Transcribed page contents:
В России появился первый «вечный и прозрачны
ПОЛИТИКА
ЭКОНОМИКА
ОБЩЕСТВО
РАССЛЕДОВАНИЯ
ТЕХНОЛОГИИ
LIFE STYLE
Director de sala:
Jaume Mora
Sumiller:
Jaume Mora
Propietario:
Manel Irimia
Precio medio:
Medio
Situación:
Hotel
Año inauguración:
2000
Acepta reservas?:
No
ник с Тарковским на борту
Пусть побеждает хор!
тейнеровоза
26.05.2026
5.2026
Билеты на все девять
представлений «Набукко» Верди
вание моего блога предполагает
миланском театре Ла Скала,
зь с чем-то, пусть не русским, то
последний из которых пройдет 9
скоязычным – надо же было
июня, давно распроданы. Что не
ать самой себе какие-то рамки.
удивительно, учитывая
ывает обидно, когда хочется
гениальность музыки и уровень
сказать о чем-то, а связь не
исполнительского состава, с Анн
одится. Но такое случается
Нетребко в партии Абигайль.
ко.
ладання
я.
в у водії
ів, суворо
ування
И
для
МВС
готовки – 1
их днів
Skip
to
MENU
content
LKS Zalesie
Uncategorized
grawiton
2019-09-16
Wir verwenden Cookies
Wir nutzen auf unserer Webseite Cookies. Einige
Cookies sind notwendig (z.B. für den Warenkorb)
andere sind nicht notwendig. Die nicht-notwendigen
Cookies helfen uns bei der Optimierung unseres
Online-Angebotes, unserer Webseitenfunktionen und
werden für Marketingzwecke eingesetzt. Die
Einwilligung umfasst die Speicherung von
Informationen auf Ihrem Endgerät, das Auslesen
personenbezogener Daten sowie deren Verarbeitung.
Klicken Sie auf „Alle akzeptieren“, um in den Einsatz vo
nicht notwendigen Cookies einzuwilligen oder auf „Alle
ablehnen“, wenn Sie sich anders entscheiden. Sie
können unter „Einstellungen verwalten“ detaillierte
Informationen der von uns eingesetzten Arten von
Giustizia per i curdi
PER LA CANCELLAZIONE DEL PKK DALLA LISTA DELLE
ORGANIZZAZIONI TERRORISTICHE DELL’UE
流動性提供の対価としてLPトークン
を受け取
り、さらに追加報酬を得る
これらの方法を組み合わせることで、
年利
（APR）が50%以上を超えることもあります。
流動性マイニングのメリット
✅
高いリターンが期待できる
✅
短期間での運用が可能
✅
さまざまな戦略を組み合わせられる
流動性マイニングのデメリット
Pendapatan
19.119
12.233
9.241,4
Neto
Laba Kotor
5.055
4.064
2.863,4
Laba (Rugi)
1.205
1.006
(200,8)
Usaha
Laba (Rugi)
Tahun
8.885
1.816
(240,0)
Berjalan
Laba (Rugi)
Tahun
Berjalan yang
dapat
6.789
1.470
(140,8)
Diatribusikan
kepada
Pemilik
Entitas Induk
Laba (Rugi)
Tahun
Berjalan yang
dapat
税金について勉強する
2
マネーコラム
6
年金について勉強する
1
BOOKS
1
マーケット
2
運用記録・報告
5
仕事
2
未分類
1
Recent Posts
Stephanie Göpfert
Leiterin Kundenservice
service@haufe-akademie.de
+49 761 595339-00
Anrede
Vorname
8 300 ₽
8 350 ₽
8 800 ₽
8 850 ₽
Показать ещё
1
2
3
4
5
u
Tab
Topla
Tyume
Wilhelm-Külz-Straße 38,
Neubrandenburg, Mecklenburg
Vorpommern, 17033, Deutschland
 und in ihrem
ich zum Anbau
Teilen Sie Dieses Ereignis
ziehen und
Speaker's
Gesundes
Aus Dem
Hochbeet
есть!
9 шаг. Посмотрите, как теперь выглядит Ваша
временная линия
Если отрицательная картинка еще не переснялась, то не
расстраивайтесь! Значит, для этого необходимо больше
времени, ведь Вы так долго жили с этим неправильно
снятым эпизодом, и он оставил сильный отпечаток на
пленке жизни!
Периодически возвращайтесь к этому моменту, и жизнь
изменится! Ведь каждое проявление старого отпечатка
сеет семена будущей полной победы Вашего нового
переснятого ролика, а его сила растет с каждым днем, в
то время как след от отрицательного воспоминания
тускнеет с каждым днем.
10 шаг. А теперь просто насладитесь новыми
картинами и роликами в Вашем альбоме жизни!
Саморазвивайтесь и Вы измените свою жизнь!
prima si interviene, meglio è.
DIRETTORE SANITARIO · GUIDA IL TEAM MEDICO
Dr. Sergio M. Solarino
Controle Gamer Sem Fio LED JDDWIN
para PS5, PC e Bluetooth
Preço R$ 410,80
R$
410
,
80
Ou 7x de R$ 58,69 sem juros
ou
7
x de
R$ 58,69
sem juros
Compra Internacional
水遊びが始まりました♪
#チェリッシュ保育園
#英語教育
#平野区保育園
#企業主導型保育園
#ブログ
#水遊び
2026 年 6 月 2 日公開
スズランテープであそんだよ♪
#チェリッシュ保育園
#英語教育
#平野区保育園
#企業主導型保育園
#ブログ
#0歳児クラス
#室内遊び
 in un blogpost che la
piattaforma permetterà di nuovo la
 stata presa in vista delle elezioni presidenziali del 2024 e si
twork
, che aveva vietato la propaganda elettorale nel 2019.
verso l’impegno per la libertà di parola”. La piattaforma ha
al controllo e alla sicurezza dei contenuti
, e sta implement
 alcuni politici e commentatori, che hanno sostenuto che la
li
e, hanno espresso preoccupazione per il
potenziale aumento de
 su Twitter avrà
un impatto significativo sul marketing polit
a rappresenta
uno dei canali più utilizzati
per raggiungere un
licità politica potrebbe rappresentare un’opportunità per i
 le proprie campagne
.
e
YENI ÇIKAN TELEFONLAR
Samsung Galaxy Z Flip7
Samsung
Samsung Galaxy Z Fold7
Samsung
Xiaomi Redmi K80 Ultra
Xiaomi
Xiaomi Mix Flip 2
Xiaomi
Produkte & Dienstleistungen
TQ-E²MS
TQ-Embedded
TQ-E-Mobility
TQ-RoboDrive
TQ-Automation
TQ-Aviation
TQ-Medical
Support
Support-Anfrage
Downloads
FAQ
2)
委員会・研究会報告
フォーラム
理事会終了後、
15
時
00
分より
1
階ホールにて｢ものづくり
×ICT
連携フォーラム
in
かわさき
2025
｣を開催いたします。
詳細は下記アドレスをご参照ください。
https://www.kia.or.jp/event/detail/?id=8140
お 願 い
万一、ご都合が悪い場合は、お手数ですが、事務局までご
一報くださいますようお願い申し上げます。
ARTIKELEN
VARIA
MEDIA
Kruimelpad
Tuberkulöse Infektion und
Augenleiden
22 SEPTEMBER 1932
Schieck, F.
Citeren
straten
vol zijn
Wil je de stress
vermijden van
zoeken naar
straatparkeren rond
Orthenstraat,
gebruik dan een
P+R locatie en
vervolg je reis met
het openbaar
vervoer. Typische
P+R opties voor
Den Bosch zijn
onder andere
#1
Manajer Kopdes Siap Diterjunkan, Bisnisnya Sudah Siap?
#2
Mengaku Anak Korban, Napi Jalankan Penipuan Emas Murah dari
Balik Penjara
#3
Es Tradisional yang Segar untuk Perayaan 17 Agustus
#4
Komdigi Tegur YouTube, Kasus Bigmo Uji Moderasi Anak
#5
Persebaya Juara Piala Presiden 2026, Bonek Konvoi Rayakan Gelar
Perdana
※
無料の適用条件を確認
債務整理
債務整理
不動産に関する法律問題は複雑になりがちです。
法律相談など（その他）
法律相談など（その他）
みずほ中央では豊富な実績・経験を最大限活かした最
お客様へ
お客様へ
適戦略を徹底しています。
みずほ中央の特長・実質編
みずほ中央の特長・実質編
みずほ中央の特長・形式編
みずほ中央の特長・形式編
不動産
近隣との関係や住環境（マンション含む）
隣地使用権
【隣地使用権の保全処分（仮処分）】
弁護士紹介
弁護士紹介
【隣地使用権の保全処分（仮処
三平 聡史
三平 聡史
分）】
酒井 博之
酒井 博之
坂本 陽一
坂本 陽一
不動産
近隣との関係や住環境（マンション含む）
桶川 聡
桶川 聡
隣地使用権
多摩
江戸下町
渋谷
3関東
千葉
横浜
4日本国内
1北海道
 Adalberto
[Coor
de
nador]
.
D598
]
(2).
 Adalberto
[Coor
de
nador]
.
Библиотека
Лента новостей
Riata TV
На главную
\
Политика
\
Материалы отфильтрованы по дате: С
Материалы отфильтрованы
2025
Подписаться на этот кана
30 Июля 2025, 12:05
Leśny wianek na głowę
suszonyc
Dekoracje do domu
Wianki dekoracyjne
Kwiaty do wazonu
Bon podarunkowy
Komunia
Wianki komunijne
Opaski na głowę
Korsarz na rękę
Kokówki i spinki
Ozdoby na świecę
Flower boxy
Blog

_Work instruction_
Please turn everything from the start of the rows down to the line containing "Wir nutzen auf" into a JSON list of strings, one string per line, with blank lines omitted. Include only those lines.

_Exercise solution_
[
  "В России появился первый «вечный и прозрачны",
  "ПОЛИТИКА",
  "ЭКОНОМИКА",
  "ОБЩЕСТВО",
  "РАССЛЕДОВАНИЯ",
  "ТЕХНОЛОГИИ",
  "LIFE STYLE",
  "Director de sala:",
  "Jaume Mora",
  "Sumiller:",
  "Jaume Mora",
  "Propietario:",
  "Manel Irimia",
  "Precio medio:",
  "Medio",
  "Situación:",
  "Hotel",
  "Año inauguración:",
  "2000",
  "Acepta reservas?:",
  "No",
  "ник с Тарковским на борту",
  "Пусть побеждает хор!",
  "тейнеровоза",
  "26.05.2026",
  "5.2026",
  "Билеты на все девять",
  "представлений «Набукко» Верди",
  "вание моего блога предполагает",
  "миланском театре Ла Скала,",
  "зь с чем-то, пусть не русским, то",
  "последний из которых пройдет 9",
  "скоязычным – надо же было",
  "июня, давно распроданы. Что не",
  "ать самой себе какие-то рамки.",
  "удивительно, учитывая",
  "ывает обидно, когда хочется",
  "гениальность музыки и уровень",
  "сказать о чем-то, а связь не",
  "исполнительского состава, с Анн",
  "одится. Но такое случается",
  "Нетребко в партии Абигайль.",
  "ко.",
  "ладання",
  "я.",
  "в у водії",
  "ів, суворо",
  "ування",
  "И",
  "для",
  "МВС",
  "готовки – 1",
  "их днів",
  "Skip",
  "to",
  "MENU",
  "content",
  "LKS Zalesie",
  "Uncategorized",
  "grawiton",
  "2019-09-16",
  "Wir verwenden Cookies",
  "Wir nutzen auf unserer Webseite Cookies. Einige"
]